> **Stored data**
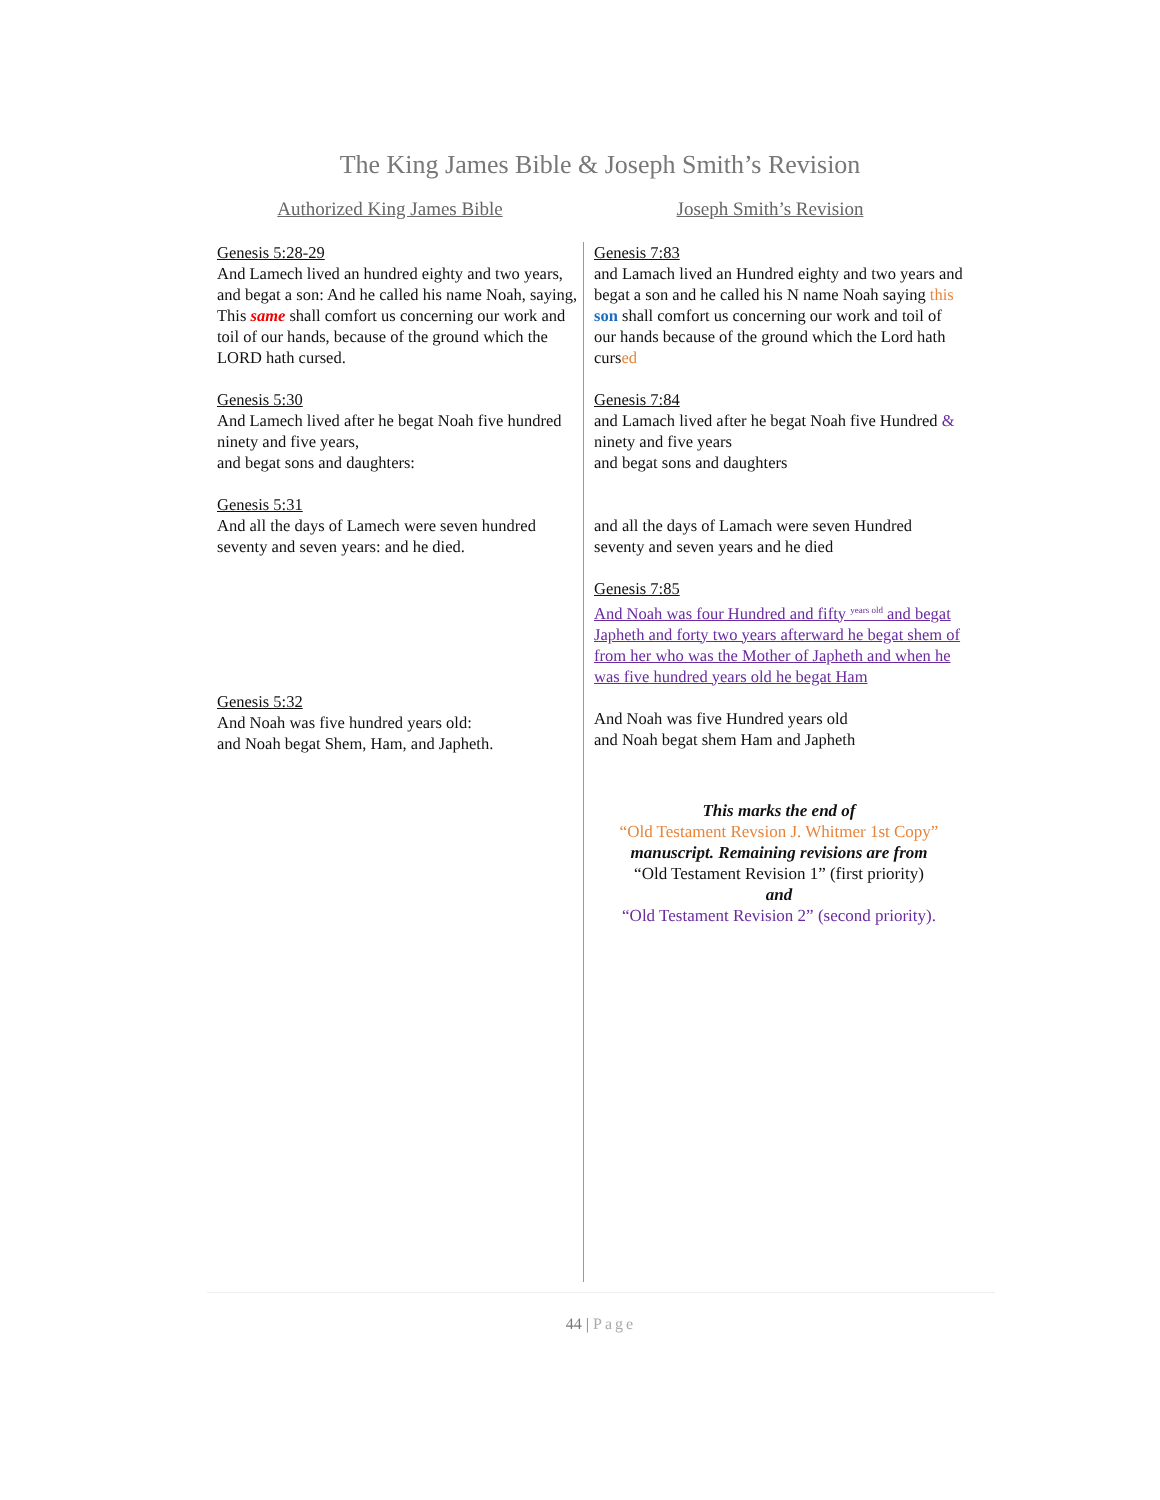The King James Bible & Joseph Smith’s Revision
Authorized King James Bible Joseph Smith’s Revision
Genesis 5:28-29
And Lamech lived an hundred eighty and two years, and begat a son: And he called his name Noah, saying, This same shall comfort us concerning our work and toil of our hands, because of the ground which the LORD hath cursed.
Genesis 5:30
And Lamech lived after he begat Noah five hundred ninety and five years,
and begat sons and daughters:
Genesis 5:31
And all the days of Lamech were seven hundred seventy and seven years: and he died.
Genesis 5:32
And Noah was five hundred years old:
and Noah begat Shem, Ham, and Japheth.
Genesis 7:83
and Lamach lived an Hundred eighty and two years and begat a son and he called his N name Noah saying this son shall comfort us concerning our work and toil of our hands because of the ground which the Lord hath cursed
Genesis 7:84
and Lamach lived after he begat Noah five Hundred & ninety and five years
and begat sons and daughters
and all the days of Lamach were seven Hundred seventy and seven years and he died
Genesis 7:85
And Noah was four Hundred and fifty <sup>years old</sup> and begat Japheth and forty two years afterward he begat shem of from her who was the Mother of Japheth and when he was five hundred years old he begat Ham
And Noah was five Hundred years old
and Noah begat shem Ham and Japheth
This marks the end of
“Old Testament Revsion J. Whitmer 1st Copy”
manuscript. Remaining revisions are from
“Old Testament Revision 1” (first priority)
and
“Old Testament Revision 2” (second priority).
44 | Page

> **Task brief**
Output the lines above in full and exactly as given, omitting any pictures.

> **Result**
The King James Bible & Joseph Smith’s Revision
Authorized King James Bible Joseph Smith’s Revision
Genesis 5:28-29
And Lamech lived an hundred eighty and two years, and begat a son: And he called his name Noah, saying, This same shall comfort us concerning our work and toil of our hands, because of the ground which the LORD hath cursed.
Genesis 5:30
And Lamech lived after he begat Noah five hundred ninety and five years,
and begat sons and daughters:
Genesis 5:31
And all the days of Lamech were seven hundred seventy and seven years: and he died.
Genesis 5:32
And Noah was five hundred years old:
and Noah begat Shem, Ham, and Japheth.
Genesis 7:83
and Lamach lived an Hundred eighty and two years and begat a son and he called his N name Noah saying this son shall comfort us concerning our work and toil of our hands because of the ground which the Lord hath cursed
Genesis 7:84
and Lamach lived after he begat Noah five Hundred & ninety and five years
and begat sons and daughters
and all the days of Lamach were seven Hundred seventy and seven years and he died
Genesis 7:85
And Noah was four Hundred and fifty <sup>years old</sup> and begat Japheth and forty two years afterward he begat shem of from her who was the Mother of Japheth and when he was five hundred years old he begat Ham
And Noah was five Hundred years old
and Noah begat shem Ham and Japheth
This marks the end of
“Old Testament Revsion J. Whitmer 1st Copy”
manuscript. Remaining revisions are from
“Old Testament Revision 1” (first priority)
and
“Old Testament Revision 2” (second priority).
44 | Page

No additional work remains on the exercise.